$40 billion at stake as Congress takes up swipe fees

J. Craig Shearman

Retailers and big banks are lining up for the beginning of a showdown on Capitol Hill this week as the House holds a hearing on legislation that would repeal debit card swipe fee reform that has saved merchants and their customers more than $40 billion over the past five years.

The House Financial Services Committee will hear from a five-member panel of think tank representatives at Wednesday’s hearing, without a single retailer invited to participate despite the legislation’s impact on the industry. But the hearing will be held the same day dozens of retailers organized by NRF and the NRF-chaired Merchants Payments Coalition will be in Washington to lobby against repeal, and many are expected to attend. NRF will submit written testimony and is also running digital ads and circulating petitions addressing consumer benefits, competition and retailers’ concerns that urge Congress to preserve debit card reform.

Senate Minority Whip Richard Durbin, D-Ill., the namesake sponsor of debit swipe fee reform in the Senate, and Representative Peter Welch, D-Vt., the measure’s chief backer in the House, are scheduled to speak before retailers Wednesday morning. 

“Debit reform has been settled law for the better part of a decade,” NRF Vice President and General Counsel Mallory Duncan said in an op-ed published in the Daily Caller. “Repeal would bring back the monumental unfairness of the rigged, uncompetitive market that existed before debit reform was enacted.”

“Repeal would bring back the monumental unfairness of the rigged, uncompetitive market that existed before debit reform was enacted.”

Mallory Duncan
NRF Vice President and General Counsel

The hearing will address the Financial Choice Act, a bill sponsored by committee Chairman Jeb Hensarling, R-Texas, that would reverse the Dodd-Frank Wall Street Reform and Consumer Protection Act. Passed in 2010, Dodd-Frank was landmark legislation that tightened banking regulation in an attempt to avoid a repeat of the financial industry crisis of 2007-2008 that led to bank closings and bailouts during the Great Recession.

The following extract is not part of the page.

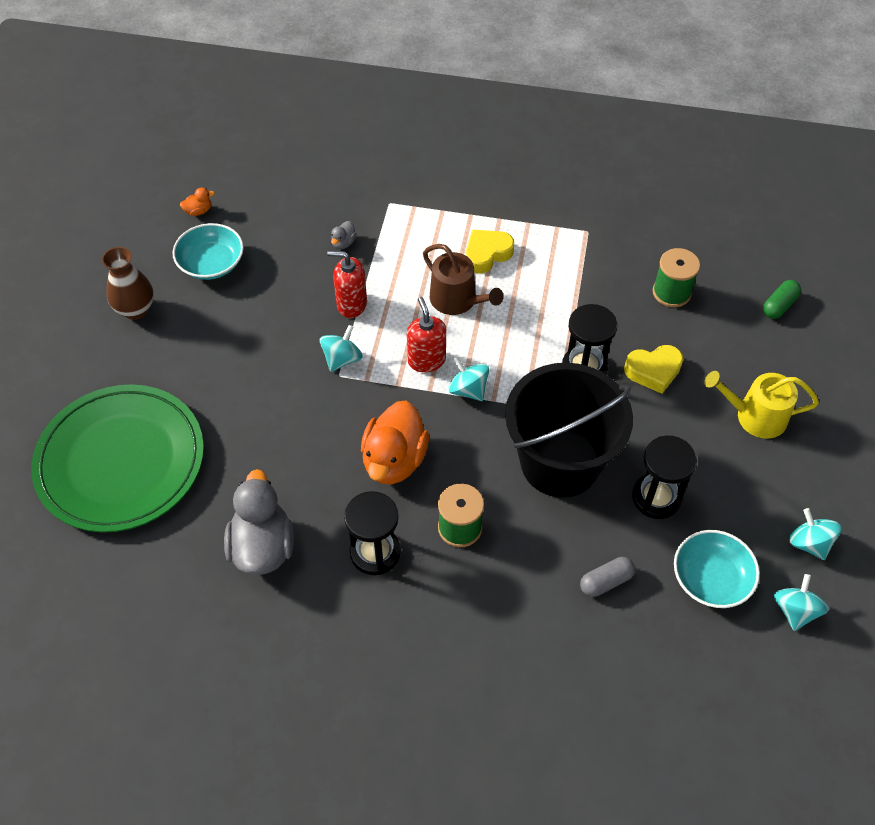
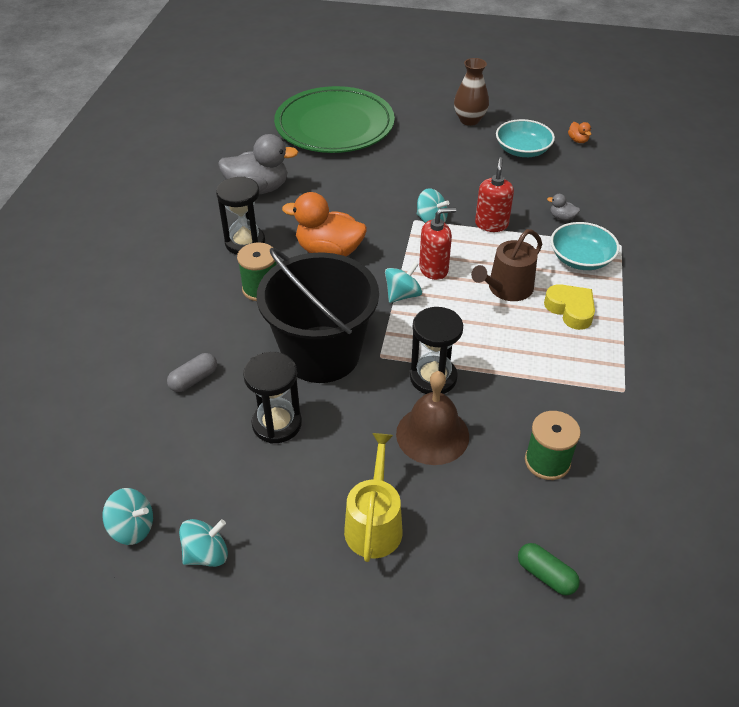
camera: 90 degrees right, 10 degrees down
grey capsule [580,557,635,597] -> grey capsule turned 75 degrees clockwise [167,353,217,392]
yellow heart [624,345,683,394] -> brown bell [396,371,469,465]
turquoise bowl [674,530,760,608] -> turquoise bowl moved to [551,222,620,270]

In a statement announcing the hearing, Hensarling made no mention of debit card fees, instead focusing on Dodd-Frank overall and calling it a “mistake” that “failed to keep its promises.”

But the nearly 600-page Choice Act includes a two-paragraph section titled “Prohibition of Government Price Controls for Payment Card Transactions” that would wipe out the Durbin Amendment, a portion of Dodd-Frank that was the first legislation ever passed by Congress to bring soaring swipe fees under control.

The Durbin Amendment was enacted in response to the card industry’s non-competitive practice of price-fixing swipe fees, under which virtually all banks that issue cards charge merchants the same fees to process transactions. Durbin required the Federal Reserve to develop regulations resulting in “reasonable” debit card swipe fees that would be proportional to banks’ costs for processing the transactions.

Under the regulations, which took effect in October 2011 and apply only to the nation’s largest financial institutions, banks that set debit card swipe fees independently and competitively are free to charge as much as they like. But those that refuse are limited to 22 cents per transaction, down from an average of about 45 cents before Durbin was passed. So far, virtually all have refused to compete.

The limit saved retailers about $8.5 billion in the first year alone, with close to $6 billion of the savings passed along to consumers, according to a study by economist Robert Shapiro. Banks opposed passage of Durbin and have sought its repeal ever since, and convinced Hensarling to include repeal in the Choice Act.

Even with the savings from the Durbin Amendment, debit and credit card swipe fees still cost retailers and their customers more than $50 billion a year, driving up prices paid by consumers by more than $400 a year for the average household. The fees are most retailers’ second-highest expense, topped only by payroll.